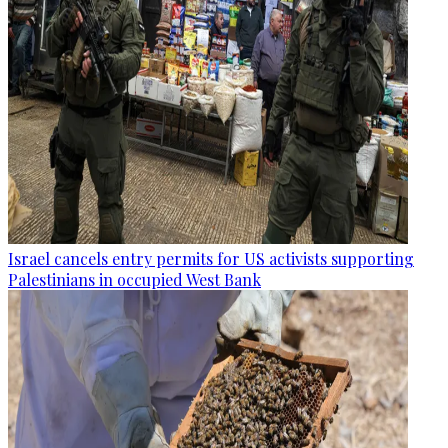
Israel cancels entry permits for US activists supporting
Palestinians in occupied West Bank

--

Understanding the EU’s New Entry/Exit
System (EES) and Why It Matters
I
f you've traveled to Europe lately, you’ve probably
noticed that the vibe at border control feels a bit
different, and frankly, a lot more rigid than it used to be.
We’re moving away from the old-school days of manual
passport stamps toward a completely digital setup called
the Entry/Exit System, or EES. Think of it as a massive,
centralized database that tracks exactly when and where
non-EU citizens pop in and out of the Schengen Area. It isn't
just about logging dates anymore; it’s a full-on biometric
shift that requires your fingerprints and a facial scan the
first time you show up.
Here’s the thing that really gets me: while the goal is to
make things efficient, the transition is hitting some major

Work to be completed
Write out the material again from the line starting with "Israel cancels entry" to the line ending with "Palestinians in occupied West Bank", with "cancels" swapped for "revokes" and nothing else changed.

Exercise answer
Israel revokes entry permits for US activists supporting
Palestinians in occupied West Bank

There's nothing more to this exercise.